If United make the League Cup final from this position, it would surely eclipse everything to have gone before. Rashford's well-taken 17th goal of the season will surely only prove to be a consolation. But it could also prove to be the seminal moment of this tie. It might be a moment to provide the launchpad for another epic, climb-off-the-canvas, snatch victory from the jaws of defeat turnaround. If we can grab the first goal at the Etihad, it's game on!

The side from across the city had been ripped apart and pulled from pillar to post by the Reds electric attacking play when these sides met at the Etihad in the league last month - but showed they had learned their lesson. Whereas they had no answer to our raw speed on the break in the league game, this time it was the visitors craft and creativity that did the damage time and time again.
United were the ones to be left punch drunk as Guardiola's rejigged and strikerless 4-4-2 system worked to a T.
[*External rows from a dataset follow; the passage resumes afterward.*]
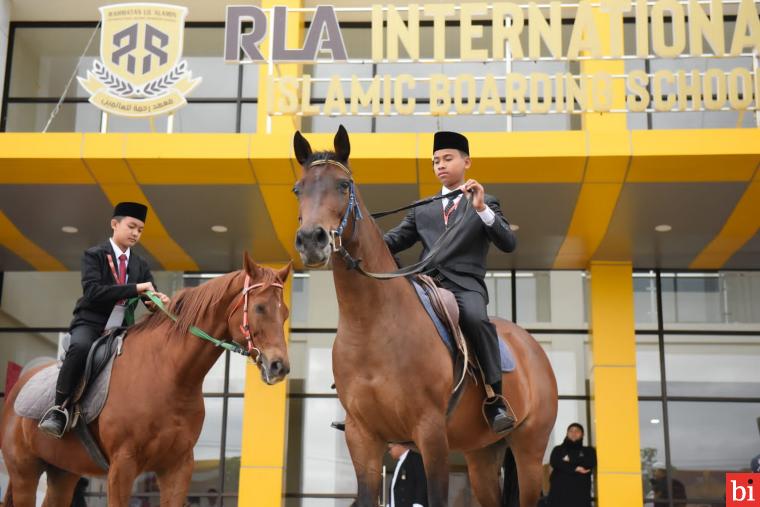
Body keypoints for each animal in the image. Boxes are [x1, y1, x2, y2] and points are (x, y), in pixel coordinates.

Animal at [0, 256, 290, 507]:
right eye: (259, 307)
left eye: (285, 312)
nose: (280, 366)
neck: (169, 376)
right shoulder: (122, 466)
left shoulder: (178, 466)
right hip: (24, 472)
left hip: (63, 471)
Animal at [290, 128, 560, 507]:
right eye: (298, 189)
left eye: (344, 185)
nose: (311, 241)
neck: (372, 326)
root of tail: (532, 348)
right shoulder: (361, 437)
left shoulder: (430, 433)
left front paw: (479, 204)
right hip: (482, 454)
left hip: (529, 451)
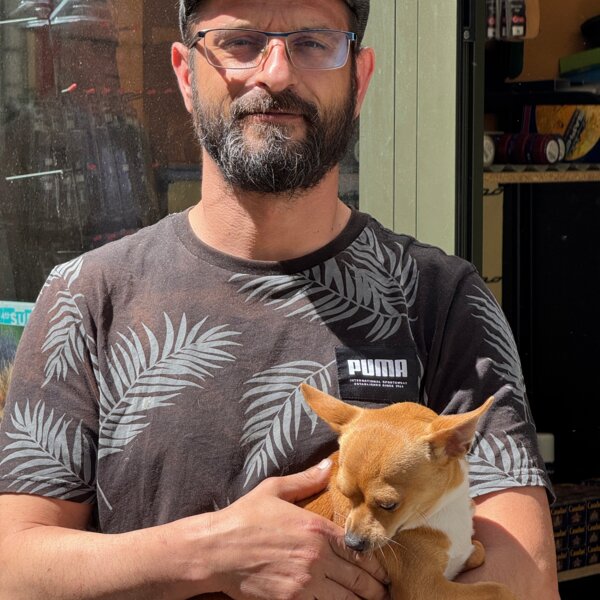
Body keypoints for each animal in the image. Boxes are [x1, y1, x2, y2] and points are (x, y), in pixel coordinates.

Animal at [300, 383, 517, 600]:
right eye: (343, 494)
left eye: (389, 505)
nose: (351, 543)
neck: (444, 509)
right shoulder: (426, 590)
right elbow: (498, 589)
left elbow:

He had surprised many observers with not only his personnel changes but the formation too - with Messrs Kevin de Bruyne, Raheem Sterling, Bernardo Silva and Riyad Mahrez constantly swapping positions. Fluidly interchanging, the quartet were impossible to pick up and mark, frequently dropping deep to leave United outnumbered in midfield and render the efforts of Brazilian duo Fred and Andreas Pereira almost anonymous. Solskjaer left it until the break to bring on Nemanja Matic and assert a modicum of control in the engine room. Guardiola did not repeat his mistakes at the Etihad where his tactical shortcomings played straight into our hands.

Aside from the goal, there were not many positives on a night that only emphasised the gulf in class between the two sides, financially, managerially and in terms of pound for pound quality. Man City are better than us, we know that, and there's no disgrace in losing to the second best team in England and one of the best on the continent. But at least we didn't crumble completely and showed admirable fight and courage in the second half.
United are, somehow, still in the tie by their fingertips but this should be seen as a reminder of how urgently we need reinforcements, even if they will come at a hefty price that the hierarchy won't like.